I chose to study Mental Health Nursing because it is close to my heart. Where I come from, people have challenges with mental health, but they don’t address it. There isn’t as much education about mental health back home, and there are a lot of stereotypes around it.

I’m on my final-year nursing placement now in Phoenix Care Centre, and reflecting on where I started, I can see how far I’ve come. My journey is easier now that I’m not worried about fees. It was sometimes challenging to balance college work with placement work, especially when I was also working part-time with the Peter McVerry Trust. But I was glad to be able to help people out as they navigate life, and navigate homelessness and addiction. After my course, I hope I’ll be able to keep working in mental health services, and I’d like to apply for a Master’s after a few years’ experience.

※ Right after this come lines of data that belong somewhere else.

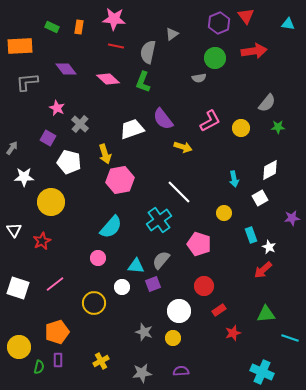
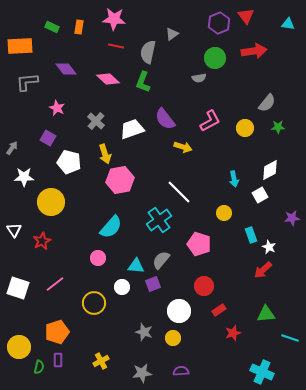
purple semicircle at (163, 119): moved 2 px right
gray cross at (80, 124): moved 16 px right, 3 px up
yellow circle at (241, 128): moved 4 px right
white square at (260, 198): moved 3 px up
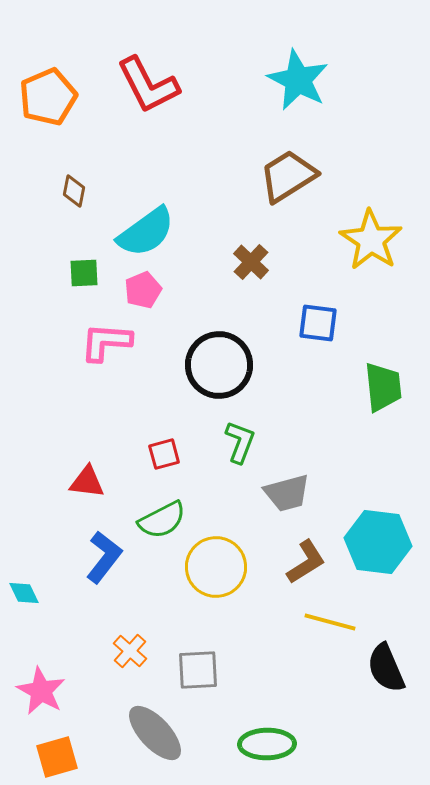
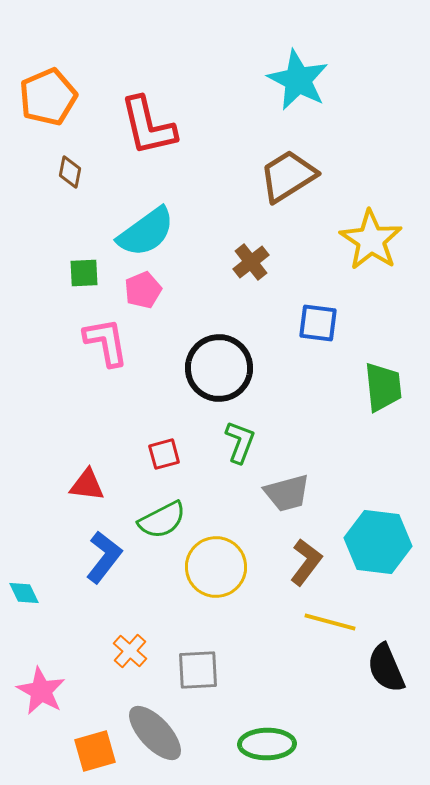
red L-shape: moved 41 px down; rotated 14 degrees clockwise
brown diamond: moved 4 px left, 19 px up
brown cross: rotated 9 degrees clockwise
pink L-shape: rotated 76 degrees clockwise
black circle: moved 3 px down
red triangle: moved 3 px down
brown L-shape: rotated 21 degrees counterclockwise
orange square: moved 38 px right, 6 px up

I would like to thank the people who have supported this programme. To have this opportunity makes such a huge difference. It is usually financial problems that cause people to drop out, but now everything is taken care of.”

Focus On:
DCU Sport
Kate Kenny

Biomedical Engineering student Kate Kenny is a dual Gaelic football and camogie star from Offaly. Named LGFA Player of the Month in March 2023 for her exploits with DCU’s O’Connor Cup winning football team, here she explains how DCU Sport helps her to excel on and off the pitch.

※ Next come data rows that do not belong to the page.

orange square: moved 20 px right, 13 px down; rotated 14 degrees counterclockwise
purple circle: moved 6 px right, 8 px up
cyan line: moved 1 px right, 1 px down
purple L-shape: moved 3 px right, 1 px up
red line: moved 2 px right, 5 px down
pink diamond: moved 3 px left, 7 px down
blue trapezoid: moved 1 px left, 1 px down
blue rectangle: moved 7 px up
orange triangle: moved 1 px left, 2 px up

As a student athlete, what drew you to DCU?

I’d be lying if I said it wasn’t for sport! It’s a dream come true to be able to play at such a high level while studying at the same time and being surrounded by likeminded people.

In our family, sport was always part of life. At club level, I play football for Naomh Ciarán club and camogie with St Rynagh’s – they’re actually major rivals, but my local club didn’t have a girls’ camogie team, so I had to make the leap!

In college sport, making good memories and getting to know people is the real goal. Sometimes you even end up playing on the same college team as a rival of your club team. You might think you know someone from playing against them, but when you’re on the same team you get to become friends.

I think winning the O’Connor Cup with DCU Dóchas Éireann was probably one of my proudest moments in football. In camogie, our team won the Ashbourne Cup last year, which is the main college camogie competition. DCU had never won that cup before, so it was great to be part of that team making history.

Biggest challenges balancing high performance sport and university?

I think they really complement each other, but you need a good routine. Knowing that you have a match or training sets time limits for your college work – so if there’s a day where I don’t have training, I’m more likely to procrastinate! I also use training and going to the gym as a break from studying, so I have a nice balance. It’s helping me to build my time management skills and stay organised.

The MSc in Biomedical Engineering appealed to me because it’s an ever-changing field. I’m on placement now in a pharmaceutical company, and I could see myself going into this industry. I might like to work in Rehabilitation Engineering either, with prosthetics and helping people after injury – and that definitely ties in with sports.

How has DCU Sport helped you achieve your goals?

Thanks to my sports scholarship, I live with other athletes, and we have the same lifestyle. We don’t go out regularly, because we all have training and we all understand that. I’m lucky to be living with likeminded people. Having access to the gym and the pool through DCU Sport is brilliant too, it’s great to have those facilities as an athlete.

In DCU, if there’s anything I need help with, all I have to do is ask. DCU Careers Service has been a big help lately, and I feel lucky to have so many other studentsupports available if I need them.

“It’s a dream come true to be able to play at such a high level while studying at the same time and being surrounded by likeminded people.”